黒澤映画で「自分が次に行きたいのはこっちかもしれんな」と…
――トータスさんと民生さんと言えば、音楽をやめて役者1本で活動していこうと考えていたトータスさんを、民生さんが引き留めた話があまりにも有名です。
トータス アルバム『9』(05)のツアーが終わったあとですね。あのころの活動のサイクルとしては、ツアーが終わると一休みして、次のレコーディングに向けて準備するという流れだったんです。年に1枚アルバムを出すような感じでしたから。それでツアーのあと、次はどうしようかと思ってたんですよね。

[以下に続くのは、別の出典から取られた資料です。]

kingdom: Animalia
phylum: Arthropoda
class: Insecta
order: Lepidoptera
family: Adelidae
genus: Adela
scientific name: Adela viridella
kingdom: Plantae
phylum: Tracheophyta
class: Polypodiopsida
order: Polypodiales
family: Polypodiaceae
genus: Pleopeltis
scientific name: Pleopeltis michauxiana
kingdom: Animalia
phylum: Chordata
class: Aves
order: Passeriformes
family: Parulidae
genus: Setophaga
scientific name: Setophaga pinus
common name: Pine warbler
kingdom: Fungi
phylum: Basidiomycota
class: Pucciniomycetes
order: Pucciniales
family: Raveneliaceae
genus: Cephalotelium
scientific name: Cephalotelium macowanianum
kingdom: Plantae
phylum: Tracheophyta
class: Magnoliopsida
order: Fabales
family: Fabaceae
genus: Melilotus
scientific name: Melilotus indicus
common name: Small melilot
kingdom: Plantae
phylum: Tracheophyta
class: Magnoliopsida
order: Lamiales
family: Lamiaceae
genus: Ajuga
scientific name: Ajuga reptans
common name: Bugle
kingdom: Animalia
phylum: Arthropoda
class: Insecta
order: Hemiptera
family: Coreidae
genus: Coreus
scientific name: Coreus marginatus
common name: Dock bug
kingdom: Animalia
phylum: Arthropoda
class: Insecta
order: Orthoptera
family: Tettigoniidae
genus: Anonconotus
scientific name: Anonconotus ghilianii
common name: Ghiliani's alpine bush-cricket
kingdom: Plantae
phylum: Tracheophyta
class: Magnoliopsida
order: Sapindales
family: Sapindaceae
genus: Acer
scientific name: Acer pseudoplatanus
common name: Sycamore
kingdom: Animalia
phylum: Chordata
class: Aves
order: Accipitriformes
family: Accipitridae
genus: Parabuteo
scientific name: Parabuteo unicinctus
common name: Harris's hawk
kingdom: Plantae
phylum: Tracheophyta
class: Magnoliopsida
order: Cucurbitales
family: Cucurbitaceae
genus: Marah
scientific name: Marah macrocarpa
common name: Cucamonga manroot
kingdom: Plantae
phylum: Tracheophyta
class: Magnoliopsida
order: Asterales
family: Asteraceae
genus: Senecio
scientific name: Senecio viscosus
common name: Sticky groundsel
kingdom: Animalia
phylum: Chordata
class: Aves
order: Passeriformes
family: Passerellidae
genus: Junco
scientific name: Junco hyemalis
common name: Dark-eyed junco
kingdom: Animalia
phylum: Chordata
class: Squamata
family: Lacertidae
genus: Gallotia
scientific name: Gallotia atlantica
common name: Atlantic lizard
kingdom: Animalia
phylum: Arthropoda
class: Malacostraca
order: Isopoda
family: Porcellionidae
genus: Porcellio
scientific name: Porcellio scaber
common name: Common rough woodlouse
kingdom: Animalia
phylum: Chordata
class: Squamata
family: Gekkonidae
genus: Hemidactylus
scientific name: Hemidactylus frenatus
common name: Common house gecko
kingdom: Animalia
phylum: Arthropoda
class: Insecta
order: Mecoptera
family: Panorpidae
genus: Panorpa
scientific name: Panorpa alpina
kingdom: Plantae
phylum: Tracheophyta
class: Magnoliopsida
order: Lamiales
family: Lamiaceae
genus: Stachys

その前の『ええねん』(03)は、バンドを脱退していたジョンBが復帰した最初のアルバムで、僕らもわりとはしゃいでね。ガーッと高揚して、初期のウルフルズみたいな、わりと粗っぽいアルバムを作ったんです。それで次は趣向を変えて、じっくり腰を据えてウルフルズの音楽を作ろうと思ったのが『9』だったんですけど、ツアー最終日の日本武道館が終わったときに、メンバーが復帰したあと、一瞬バーッと上がった熱量がまたフラットに戻ったというか。
なんて言ったらいいかわからないけど、倦怠期が始まったような、なんかこう熱いものが感じられないような、そんな感じがしたんです。それで本を読んだり、映画を観たりして、とりあえずなにかインプットしようと。ところがしばらく観てなかったなと思って、『用心棒』とか『椿三十郎』とか、黒澤明監督の映画をDVDで観直したら、自分が次に行きたいのはこっちかもしれんなと思ったんですよね。
――そこに初期衝動のようなものを感じた、と。
トータス そうそう。曲はまったくできないんですよ。でも寝ても覚めても、三船敏郎の顔が浮かんでくるわけです(笑)。「桶屋、棺桶ふたつ。いや、たぶん三つだ」とか、三船さんのセリフ回しに完全に心をつかまれて。
だから音楽ではなく、こっちのほうが希望が見えるみたいな、変な感じになっていったんです。よっぽど疲れてたんでしょうね。心になんとなく隙間風が吹いてたときに、それを黒澤映画がパチッと埋めた。すごいんですよ、黒澤明は(笑)。